Carbon and hydrology in the subarctic – measuring and modelling
Northern peatlands contain 25 % of the world’s terrestrial carbon and act as both a sink and source for CO2 and CH4, respectively. Between 30-50 % of northern peatlands occur in permafrost areas and global warming can radically alter their hydrology. Since water storage is a principal control on the rate and pathways of organic matter decomposition this will likely lead to dramatic changes in the greenhouse gas function of peatlands.

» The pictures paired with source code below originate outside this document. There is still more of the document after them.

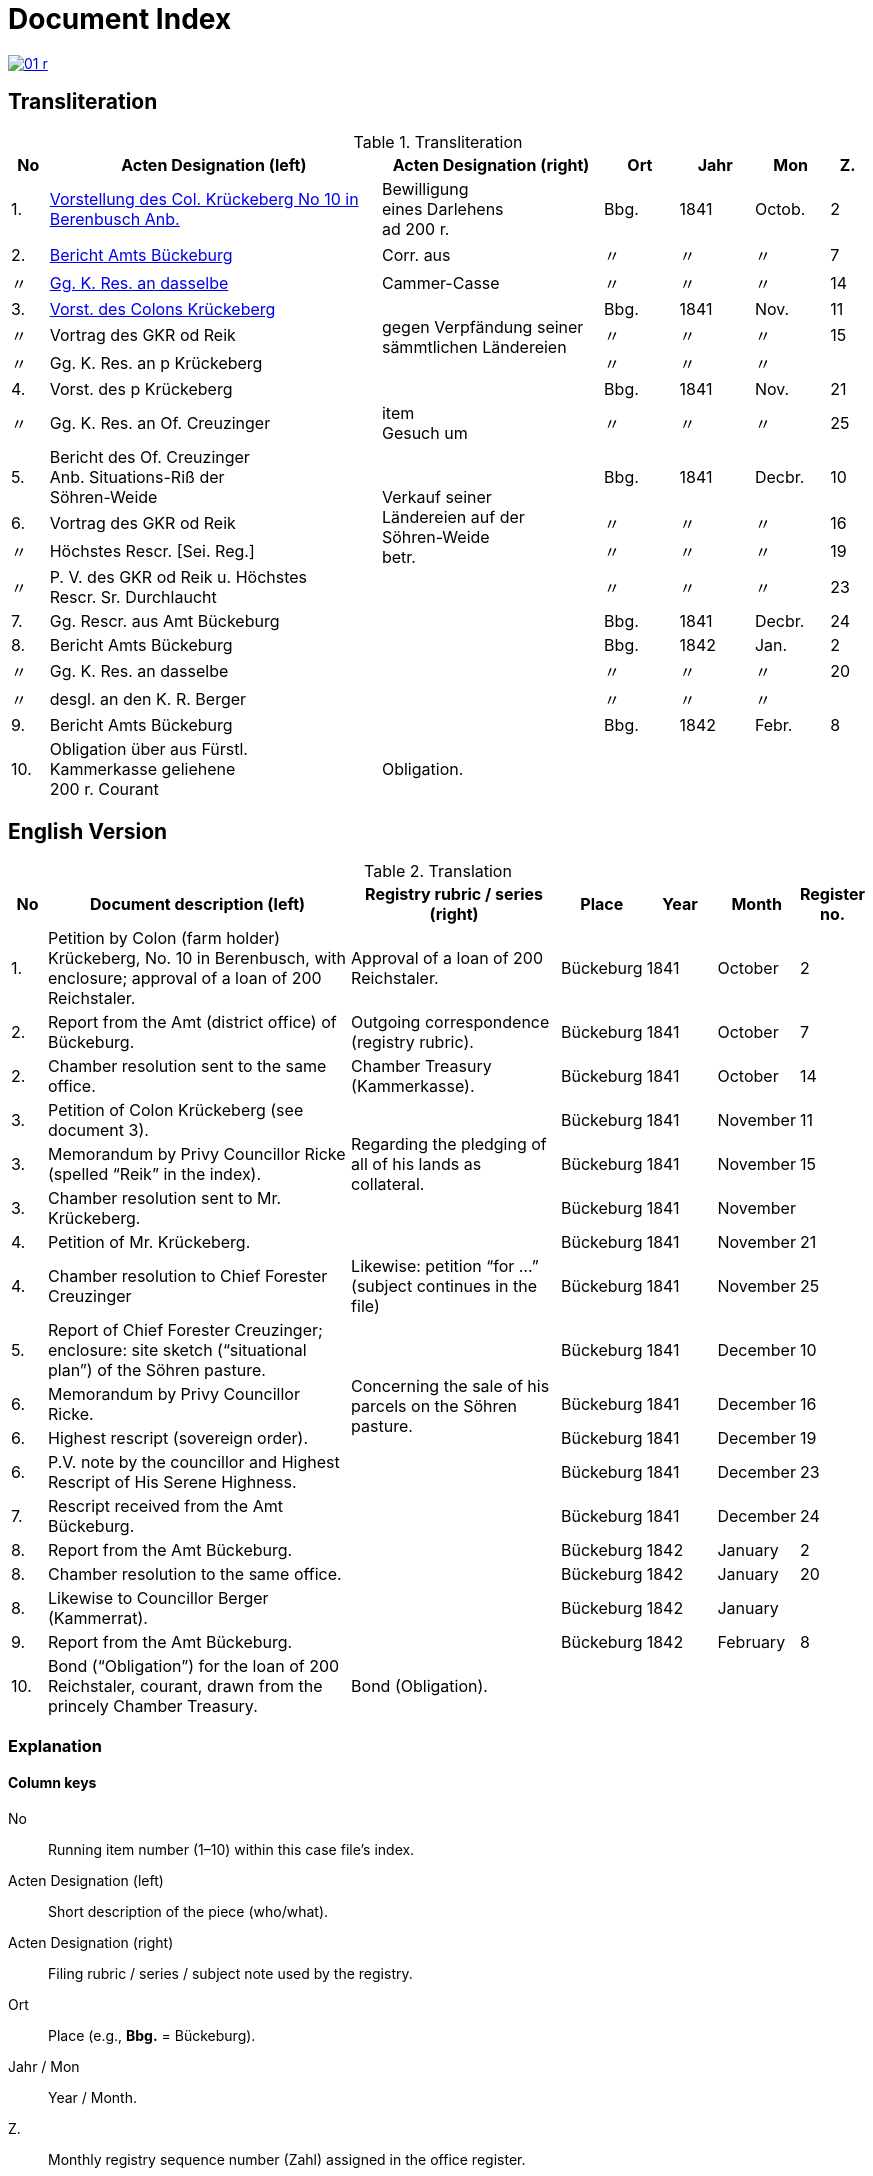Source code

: = Document Index
:page-role: wide

image::01-r.png[link=self]

[role="section-narrow"]
== Transliteration 

[%header,cols="^1,9,6,2,2,2,^1",frame=none]
.Transliteration
|===
|No | Acten Designation (left) | Acten Designation (right) | Ort | Jahr | Mon | Z.

[[idx-1-1]]
|1.
|xref:doc-01.adoc#doc-index-1-1[Vorstellung des Col. Krückeberg No 10 in Berenbusch Anb.]
|Bewilligung +
eines Darlehens +
ad 200 r.
|Bbg.
|1841
|Octob.
|2

[[idx-2-1]]
|2.
|xref:doc-02.adoc#doc-index-2-1[Bericht Amts Bückeburg]
|Corr. aus
|〃
|〃
|〃
|7

[[idx-2-2]]
|〃
|xref:doc-02.adoc#doc-index-2-2[Gg. K. Res. an dasselbe]
|Cammer-Casse
|〃
|〃
|〃
|14

[[idx-3-1]]
|3.
|xref:doc-03.adoc#indx-3-1[Vorst. des Colons Krückeberg]
.3+|gegen Verpfändung seiner sämmtlichen Ländereien
|Bbg.
|1841
|Nov.
|11

[[idx-3-2]]
|〃
|Vortrag des GKR od Reik
|〃
|〃
|〃
|15

[[idx-3-3]]
|〃
|Gg. K. Res. an p Krückeberg
|〃
|〃
|〃
|

[[idx-4-1]]
|4.
|Vorst. des p Krückeberg
|
|Bbg.
|1841
|Nov.
|21

[[idx-4-2]]
|〃
|Gg. K. Res. an Of. Creuzinger
|item +
Gesuch um
|〃
|〃
|〃
|25

[[idx-5-1]]
|5.
|Bericht des Of. Creuzinger +
Anb. Situations-Riß der +
Söhren-Weide
.4+|Verkauf seiner +
Ländereien auf der +
Söhren-Weide +
betr.
|Bbg.
|1841
|Decbr.
|10

[[idx-6-1]]
|6.
|Vortrag des GKR od Reik
|〃
|〃
|〃
|16

[[idx-6-2]]
|〃
|Höchstes Rescr. [Sei. Reg.]
|〃
|〃
|〃
|19

[[idx-6-3]]
|〃
|P. V. des GKR od Reik u. Höchstes +
Rescr. Sr. Durchlaucht
|〃
|〃
|〃
|23

[[idx-7-1]]
|7.
|Gg. Rescr. aus Amt Bückeburg
|
|Bbg.
|1841
|Decbr.
|24

[[idx-8-1]]
|8.
|Bericht Amts Bückeburg
|
|Bbg.
|1842
|Jan.
|2

[[idx-8-2]]
|〃
|Gg. K. Res. an dasselbe
|
|〃
|〃
|〃
|20

[[idx-8-3]]
|〃
|desgl. an den K. R. Berger
|
|〃
|〃
|〃
|

[[idx-9-1]]
|9.
|Bericht Amts Bückeburg
|
|Bbg.
|1842
|Febr.
|8

[[idx-10-1]]
|10.
|Obligation über aus Fürstl. +
Kammerkasse geliehene +
200 r. Courant
|Obligation.
|
|
|
|
|===

== English Version

[%header,cols="^1,9,6,2,2,2,^1",frame=none]
.Translation
|===
|No | Document description (left) | Registry rubric / series (right) | Place | Year | Month | Register no.

|1.
|Petition by Colon (farm holder) Krückeberg, No. 10 in Berenbusch, with enclosure; approval of a loan of 200 Reichstaler.
|Approval of a loan of 200 Reichstaler.
|Bückeburg
|1841
|October
|2

|2.
|Report from the Amt (district office) of Bückeburg.
|Outgoing correspondence (registry rubric).
|Bückeburg
|1841
|October
|7

|2.
|Chamber resolution sent to the same office.
|Chamber Treasury (Kammerkasse).
|Bückeburg
|1841
|October
|14

|3.
|Petition of Colon Krückeberg (see document 3).
.3+|Regarding the pledging of all of his lands as collateral.
|Bückeburg
|1841
|November
|11

|3.
|Memorandum by Privy Councillor Ricke (spelled “Reik” in the index).
|Bückeburg
|1841
|November
|15

|3.
|Chamber resolution sent to Mr. Krückeberg.
|Bückeburg
|1841
|November
|

|4.
|Petition of Mr. Krückeberg.
|
|Bückeburg
|1841
|November
|21

|4.
|Chamber resolution to Chief Forester Creuzinger
|Likewise: petition “for …” (subject continues in the file)
|Bückeburg
|1841
|November
|25

|5.
|Report of Chief Forester Creuzinger; enclosure: site sketch (“situational plan”) of the Söhren pasture.
.4+|Concerning the sale of his parcels on the Söhren pasture.
|Bückeburg
|1841
|December
|10

|6.
|Memorandum by Privy Councillor Ricke.
|Bückeburg
|1841
|December
|16

|6.
|Highest rescript (sovereign order).
|Bückeburg
|1841
|December
|19

|6.
|P.V. note by the councillor and Highest Rescript of His Serene Highness.
|Bückeburg
|1841
|December
|23

|7.
|Rescript received from the Amt Bückeburg.
|
|Bückeburg
|1841
|December
|24

|8.
|Report from the Amt Bückeburg.
|
|Bückeburg
|1842
|January
|2

|8.
|Chamber resolution to the same office.
|
|Bückeburg
|1842
|January
|20

|8.
|Likewise to Councillor Berger (Kammerrat).
|
|Bückeburg
|1842
|January
|

|9.
|Report from the Amt Bückeburg.
|
|Bückeburg
|1842
|February
|8

|10.
|Bond (“Obligation”) for the loan of 200 Reichstaler, courant, drawn from the princely Chamber Treasury.
|Bond (Obligation).
|
|
|
|
|===

=== Explanation

==== Column keys
No:: Running item number (1–10) within this case file’s index.
Acten Designation (left):: Short description of the piece (who/what).
Acten Designation (right):: Filing rubric / series / subject note used by the registry.
Ort:: Place (e.g., *Bbg.* = Bückeburg).
Jahr / Mon:: Year / Month.
Z.:: Monthly registry sequence number (Zahl) assigned in the office register.

==== Row-by-row
1:: Petition by Colon Krückeberg (No. 10, Berenbusch) with enclosure; approval of a 200-r. loan.
2:: Report from the Amt Bückeburg; right rubric **Corr. aus** = “Correspondence, outgoing”.
2 (〃):: Kammer-Resolution to the same office; right rubric **Cammer-Casse** (treasury); Z. 14.
3:: Petition of Krückeberg; right (rowspan): “gegen Verpfändung seiner sämmtlichen Ländereien” (re: pledging all his lands as collateral); Z. 11.
3 (〃):: Memorandum/submission by **GKR od Reik** (very likely Councillor *Ricke*; keep the index spelling as written); Z. 15.
3 (〃):: Kammer-Resolution to **p Krückeberg** (*p.* = formulaic “pro/persona”); Z. — (not recorded in the index).
4:: Another petition from Krückeberg; right column blank; Z. 21.
4 (〃):: Kammer-Resolution to Oberförster Creuzinger; “item **Gesuch um** …” indicates a related petition under the same matter; Z. 25.
5:: Report of Oberförster Creuzinger with enclosure (site sketch) of the **Söhren-Weide**; right (rowspan): “Verkauf seiner Ländereien auf der Söhren-Weide betr.” (re: sale of his parcels there); Z. 10.
6:: Memorandum by **GKR od Reik** (cf. above); Z. 16.
6 (〃):: **Höchstes Rescr.** (sovereign rescript/order); Z. 19.
6 (〃):: **P. V.** note by the councillor plus another Highest Rescript of His Serene Highness; Z. 23.
7:: Rescript received from Amt Bückeburg; Z. 24.
8:: Report from Amt Bückeburg (Jan. 1842); Z. 2.
8 (〃):: Kammer-Resolution to the same office; Z. 20.
8 (〃):: Likewise to **K. R. Berger** (Kammer-/Kameralrat); Z. —.
9:: Further report from Amt Bückeburg (Feb. 1842); Z. 8.
10:: Bond/Instrument (*Obligation*) for the 200 r. Courant loan drawn from the princely Kammerkasse.

==== Abbreviation keys (from the original German index)

Vorst.:: Vorstellung (petition)
Gg. / Gg. K. Res.:: Gegen / Gegen-Kammer-Resolution (issued to / chamber resolution in reply)
Rescr.:: Rescript (formal written order/resolution)
Of.:: Oberförster (Chief Forester)
Cammer-Casse / Kammerkasse:: Chamber Treasury
desgl.:: desgleichen (likewise)
Corr. aus:: Correspondence, outgoing (registry rubric)
P. V.:: Filing note such as *Protokoll-Vermerk* / *per Votum* (left as written)
Colon:: Holder of a full farm (estate tenant) in the local agrarian order
rt / r. / Courant:: Reichstaler (currency); *courant* = current circulating money
Amt (Bückeburg):: District/administrative office at Bückeburg
Register no. (Zahl):: Monthly registry sequence number assigned in the office register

However, this feedback is not yet fully incorporated into models because the links between permafrost change, hydrology, and ecosystem biogeochemistry are crudely parameterized. We address this issue by applying spatially distributed hydrological modelling to high resolution LIDAR derived digital elevation models (DEM) in order to estimate the variance hydrology. Further, associated variations in the vegetation derived by remotely sensed data such as satellite and aerial imagery is evaluated against the measured and modelled hydrological data. The study site is the Stordalen peatland complex in Abisko, Sweden, which is currently experiencing permafrost loss. The results will be of value for global estimations of the northern peatland’s role in climate change.
The lateral (land-to-river) export of Dissolved Organic Carbon (DOC) from terrestrial to inland waters, specifically rivers, is poorly quantified in carbon biogeochemical cycle studies. In order to solve parts of this problem a PhD project with a multidisciplinary approach has been initiated.
The main parts of this is to use hydrological modelling and remote sensing together with measured data to investigate the spatial relationships of vegetation, landscape morphometry, peatland content hydrology and their impact on DOC.